**Requirement**
Every line in the data below from the one containing "- Eduardo Almeida" down to the one containing "- DBA / DATA", both included, must be retyped exactly; no other line is to appear.
━━ Input material
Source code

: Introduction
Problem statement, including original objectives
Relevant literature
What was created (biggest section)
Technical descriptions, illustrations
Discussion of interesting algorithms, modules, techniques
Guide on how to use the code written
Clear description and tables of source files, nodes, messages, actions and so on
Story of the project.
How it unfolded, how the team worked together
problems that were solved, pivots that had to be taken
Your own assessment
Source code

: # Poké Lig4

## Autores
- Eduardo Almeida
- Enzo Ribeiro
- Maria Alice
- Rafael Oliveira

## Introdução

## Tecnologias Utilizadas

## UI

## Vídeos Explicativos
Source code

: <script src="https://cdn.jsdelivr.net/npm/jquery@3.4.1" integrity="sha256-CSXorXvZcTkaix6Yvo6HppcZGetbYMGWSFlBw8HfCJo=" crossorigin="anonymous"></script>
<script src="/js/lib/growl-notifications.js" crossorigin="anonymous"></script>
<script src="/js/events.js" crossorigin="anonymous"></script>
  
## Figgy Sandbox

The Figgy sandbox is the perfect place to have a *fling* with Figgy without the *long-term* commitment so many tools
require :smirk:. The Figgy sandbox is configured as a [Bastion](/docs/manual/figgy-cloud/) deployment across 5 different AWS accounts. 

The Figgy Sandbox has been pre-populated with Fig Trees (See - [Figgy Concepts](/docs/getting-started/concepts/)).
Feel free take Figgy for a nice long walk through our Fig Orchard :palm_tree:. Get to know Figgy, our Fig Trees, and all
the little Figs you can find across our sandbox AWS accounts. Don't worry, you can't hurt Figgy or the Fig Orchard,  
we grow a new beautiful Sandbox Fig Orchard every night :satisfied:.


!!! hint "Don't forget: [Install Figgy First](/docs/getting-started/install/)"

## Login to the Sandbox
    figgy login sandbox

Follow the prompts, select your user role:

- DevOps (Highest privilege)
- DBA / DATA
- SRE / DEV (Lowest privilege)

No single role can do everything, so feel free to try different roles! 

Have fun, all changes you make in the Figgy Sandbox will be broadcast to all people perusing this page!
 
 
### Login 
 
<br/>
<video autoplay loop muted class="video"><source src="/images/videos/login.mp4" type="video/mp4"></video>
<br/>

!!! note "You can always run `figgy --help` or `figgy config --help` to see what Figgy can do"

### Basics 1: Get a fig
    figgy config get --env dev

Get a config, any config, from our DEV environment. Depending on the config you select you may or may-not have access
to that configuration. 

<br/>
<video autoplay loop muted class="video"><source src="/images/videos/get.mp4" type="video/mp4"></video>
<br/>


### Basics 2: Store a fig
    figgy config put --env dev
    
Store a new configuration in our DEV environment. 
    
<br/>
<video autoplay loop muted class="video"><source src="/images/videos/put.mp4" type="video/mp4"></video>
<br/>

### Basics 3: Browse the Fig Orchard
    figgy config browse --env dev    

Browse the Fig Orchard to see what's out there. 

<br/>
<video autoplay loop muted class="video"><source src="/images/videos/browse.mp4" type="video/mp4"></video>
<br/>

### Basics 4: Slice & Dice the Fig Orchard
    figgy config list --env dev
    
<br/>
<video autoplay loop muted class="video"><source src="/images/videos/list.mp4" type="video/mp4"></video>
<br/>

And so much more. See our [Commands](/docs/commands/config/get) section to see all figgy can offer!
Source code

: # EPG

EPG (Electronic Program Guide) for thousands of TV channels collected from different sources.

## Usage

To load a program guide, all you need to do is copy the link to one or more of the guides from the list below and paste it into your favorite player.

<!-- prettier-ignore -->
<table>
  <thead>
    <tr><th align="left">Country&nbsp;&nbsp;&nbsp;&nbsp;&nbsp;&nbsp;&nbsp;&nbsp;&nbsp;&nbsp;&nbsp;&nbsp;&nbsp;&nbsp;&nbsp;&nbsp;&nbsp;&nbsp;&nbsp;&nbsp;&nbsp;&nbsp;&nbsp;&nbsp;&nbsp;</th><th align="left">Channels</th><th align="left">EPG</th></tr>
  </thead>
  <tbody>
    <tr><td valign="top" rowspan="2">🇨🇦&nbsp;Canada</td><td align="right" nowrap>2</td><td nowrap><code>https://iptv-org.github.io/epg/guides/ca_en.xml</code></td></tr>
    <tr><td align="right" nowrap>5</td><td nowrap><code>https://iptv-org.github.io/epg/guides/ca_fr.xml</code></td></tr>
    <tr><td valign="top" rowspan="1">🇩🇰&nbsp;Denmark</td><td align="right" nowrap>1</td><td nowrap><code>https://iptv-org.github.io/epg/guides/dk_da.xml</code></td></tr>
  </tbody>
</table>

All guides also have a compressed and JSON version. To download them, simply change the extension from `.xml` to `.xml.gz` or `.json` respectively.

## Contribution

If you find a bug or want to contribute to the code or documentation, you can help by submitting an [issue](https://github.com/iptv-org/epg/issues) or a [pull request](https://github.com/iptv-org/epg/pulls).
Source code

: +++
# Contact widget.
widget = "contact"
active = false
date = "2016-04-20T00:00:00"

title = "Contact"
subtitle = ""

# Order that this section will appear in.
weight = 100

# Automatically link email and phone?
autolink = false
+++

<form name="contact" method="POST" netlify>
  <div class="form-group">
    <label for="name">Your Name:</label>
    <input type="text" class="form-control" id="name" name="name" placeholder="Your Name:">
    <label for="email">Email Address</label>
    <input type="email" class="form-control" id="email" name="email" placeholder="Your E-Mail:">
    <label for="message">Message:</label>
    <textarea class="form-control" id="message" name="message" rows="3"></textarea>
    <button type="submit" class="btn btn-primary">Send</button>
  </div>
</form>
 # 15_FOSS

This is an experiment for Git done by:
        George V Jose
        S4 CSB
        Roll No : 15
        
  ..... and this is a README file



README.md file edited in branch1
━━━━
**Output**
- Eduardo Almeida
- Enzo Ribeiro
- Maria Alice
- Rafael Oliveira

## Introdução

## Tecnologias Utilizadas

## UI

## Vídeos Explicativos
Source code

: <script src="https://cdn.jsdelivr.net/npm/jquery@3.4.1" integrity="sha256-CSXorXvZcTkaix6Yvo6HppcZGetbYMGWSFlBw8HfCJo=" crossorigin="anonymous"></script>
<script src="/js/lib/growl-notifications.js" crossorigin="anonymous"></script>
<script src="/js/events.js" crossorigin="anonymous"></script>
  
## Figgy Sandbox

The Figgy sandbox is the perfect place to have a *fling* with Figgy without the *long-term* commitment so many tools
require :smirk:. The Figgy sandbox is configured as a [Bastion](/docs/manual/figgy-cloud/) deployment across 5 different AWS accounts. 

The Figgy Sandbox has been pre-populated with Fig Trees (See - [Figgy Concepts](/docs/getting-started/concepts/)).
Feel free take Figgy for a nice long walk through our Fig Orchard :palm_tree:. Get to know Figgy, our Fig Trees, and all
the little Figs you can find across our sandbox AWS accounts. Don't worry, you can't hurt Figgy or the Fig Orchard,  
we grow a new beautiful Sandbox Fig Orchard every night :satisfied:.


!!! hint "Don't forget: [Install Figgy First](/docs/getting-started/install/)"

## Login to the Sandbox
    figgy login sandbox

Follow the prompts, select your user role:

- DevOps (Highest privilege)
- DBA / DATA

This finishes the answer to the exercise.